New York Lt. Gov. Brian Benjamin resigned from office Tuesday evening, ending his short tenure in office just hours after he was arrested on a bribery indictment.

Gov. Kathy Hochul announced Benjamin’s resignation just after 5 p.m., less than 12 hours he surrendered to federal authorities on five felony charges. It took effect immediately, Hochul said.

Benjamin's abrupt exit will set off a scramble to replace him, with Hochul maintaining the ability to appoint someone to fill the remainder of his term through the end of the year. But as of now, Benjamin remains on the June 28 Democratic primary ballot unless Democrats can find a legal loophole to remove him.

“While the legal process plays out, it is clear to both of us that he cannot continue to serve as Lieutenant Governor,” Hochul said in a statement. “New Yorkers deserve absolute confidence in their government, and I will continue working every day to deliver for them."

Earlier Tuesday, Benjamin pleaded not guilty to charges of fraud, bribery and falsification of records in Manhattan federal court. He is accused of directing a $50,000 state grant to Friends of Public School Harlem, a non-profit controlled by a real-estate developer who in turn made tens of thousands of dollars in donations to Benjamin’s political campaigns.

In a joint statement shortly after his resignation, Benjamin's attorneys characterized the grant as an honest effort to "buy supplies for public school students in Harlem."

"After today’s charges, Brian will resign his duties as Lieutenant Governor and suspend his campaign," said the attorneys, James Gatta and William Harrington. "He will focus his energies on explaining in court why his actions were laudable — not criminal."

It was Hochul herself who put Benjamin, a Democrat and former state senator, in his position as lieutenant governor.
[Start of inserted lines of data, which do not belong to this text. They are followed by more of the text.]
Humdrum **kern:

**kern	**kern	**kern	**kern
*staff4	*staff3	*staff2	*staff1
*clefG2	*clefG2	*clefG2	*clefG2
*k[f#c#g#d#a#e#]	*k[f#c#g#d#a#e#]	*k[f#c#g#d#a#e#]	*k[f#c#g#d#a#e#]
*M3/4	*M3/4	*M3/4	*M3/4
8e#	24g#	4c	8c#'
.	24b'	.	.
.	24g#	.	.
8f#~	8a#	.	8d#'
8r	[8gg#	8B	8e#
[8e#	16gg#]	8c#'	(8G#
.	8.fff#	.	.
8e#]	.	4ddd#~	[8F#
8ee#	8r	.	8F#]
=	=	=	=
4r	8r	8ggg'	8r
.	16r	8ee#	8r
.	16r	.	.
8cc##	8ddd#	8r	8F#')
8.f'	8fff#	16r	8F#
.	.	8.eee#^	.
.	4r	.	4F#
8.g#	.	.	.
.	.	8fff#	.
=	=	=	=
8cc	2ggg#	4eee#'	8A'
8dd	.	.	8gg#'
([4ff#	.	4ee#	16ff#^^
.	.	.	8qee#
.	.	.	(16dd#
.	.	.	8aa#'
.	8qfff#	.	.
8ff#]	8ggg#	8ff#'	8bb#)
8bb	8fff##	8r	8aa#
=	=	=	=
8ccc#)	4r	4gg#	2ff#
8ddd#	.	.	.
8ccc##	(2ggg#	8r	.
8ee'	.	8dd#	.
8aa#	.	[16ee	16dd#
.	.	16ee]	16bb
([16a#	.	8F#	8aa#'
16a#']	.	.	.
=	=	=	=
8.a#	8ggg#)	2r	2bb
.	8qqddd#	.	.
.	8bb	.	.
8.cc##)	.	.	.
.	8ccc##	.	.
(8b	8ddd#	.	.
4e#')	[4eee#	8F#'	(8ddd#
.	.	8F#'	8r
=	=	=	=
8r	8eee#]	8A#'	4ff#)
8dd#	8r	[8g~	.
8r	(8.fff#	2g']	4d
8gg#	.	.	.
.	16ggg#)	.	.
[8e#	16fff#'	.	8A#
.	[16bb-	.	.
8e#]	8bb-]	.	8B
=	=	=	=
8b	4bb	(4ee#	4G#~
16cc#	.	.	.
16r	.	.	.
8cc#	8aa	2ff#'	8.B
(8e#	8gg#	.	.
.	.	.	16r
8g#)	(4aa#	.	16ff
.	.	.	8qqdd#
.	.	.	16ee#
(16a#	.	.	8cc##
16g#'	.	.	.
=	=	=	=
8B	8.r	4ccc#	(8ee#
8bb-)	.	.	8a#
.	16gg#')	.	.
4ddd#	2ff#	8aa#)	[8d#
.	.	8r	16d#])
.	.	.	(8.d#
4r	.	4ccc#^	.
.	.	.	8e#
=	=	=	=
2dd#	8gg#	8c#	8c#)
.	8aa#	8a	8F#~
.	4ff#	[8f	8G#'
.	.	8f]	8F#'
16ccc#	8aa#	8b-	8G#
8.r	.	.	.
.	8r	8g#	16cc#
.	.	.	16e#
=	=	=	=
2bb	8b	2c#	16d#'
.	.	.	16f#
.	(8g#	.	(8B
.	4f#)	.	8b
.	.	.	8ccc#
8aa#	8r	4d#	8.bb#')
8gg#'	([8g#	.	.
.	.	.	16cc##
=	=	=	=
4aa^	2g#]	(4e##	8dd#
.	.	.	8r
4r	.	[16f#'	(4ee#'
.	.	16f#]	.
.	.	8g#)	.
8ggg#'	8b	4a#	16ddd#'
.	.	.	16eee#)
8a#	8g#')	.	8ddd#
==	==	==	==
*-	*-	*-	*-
She appointed him to the role in late August, marking one of her first major decisions after she took office earlier in the month.

At the time, Hochul's selection of Benjamin was seen as a key effort to balance the Democratic ticket as the governor seeks election to a full term this year, joining together a white woman from Buffalo running for governor with a Black man from Harlem as lieutenant governor.

“I want to thank the entire village of Harlem who helped create this young man who’s going to help us lead the state into better days and prosperity,” Hochul said in August, when she announced her selection of Benjamin is his home neighborhood.

In the end, his tenure lasted less than eight months. And it leaves Hochul in the difficult position of finding someone to fill out the remaining seven-plus years of the term, even though that person may not be able to get on the Democratic primary ballot to fill the role in 2023 and beyond.

Asked about Benjamin during an interview on Fox 5, New York City Mayor Eric Adams — a former state senator — said, “I think right now it is up to the governor and lieutenant governor. He made a decision and I think he should look forward to handling the legal matter in front of him.”

Benjamin faced a wave of Republican calls for his resignation in the immediate aftermath of his arrest, which grew to include a number of Democrats as the day went on. Among them was state Senate Finance Chair Liz Krueger, a Manhattan Democrat.

Senate Minority Leader Rob Ortt, a western New York Republican, said he was "glad" Benjamin decided to resign. But he said it called Hochul's judgement into question, considering Benjamin's campaign finance practices had been called into question long before she selected him as her lieutenant governor.

"She either ignored a betrayal of public trust or failed to do the most basic vetting available in public media reports," Ortt said in a statement. "Either way, her administration is casting yet another shadow of corruption over our state government."

With Benjamin's resignation, Senate Majority Leader Andrea Stewart-Cousins, a Democrat from Yonkers, will take over the lieutenant governor's duties on an interim basis. Those duties are generally ceremonial and limited to serving as president of the Senate.

But until a new lieutenant governor is appointed, Stewart-Cousins would be next in the line of succession to the governor's office.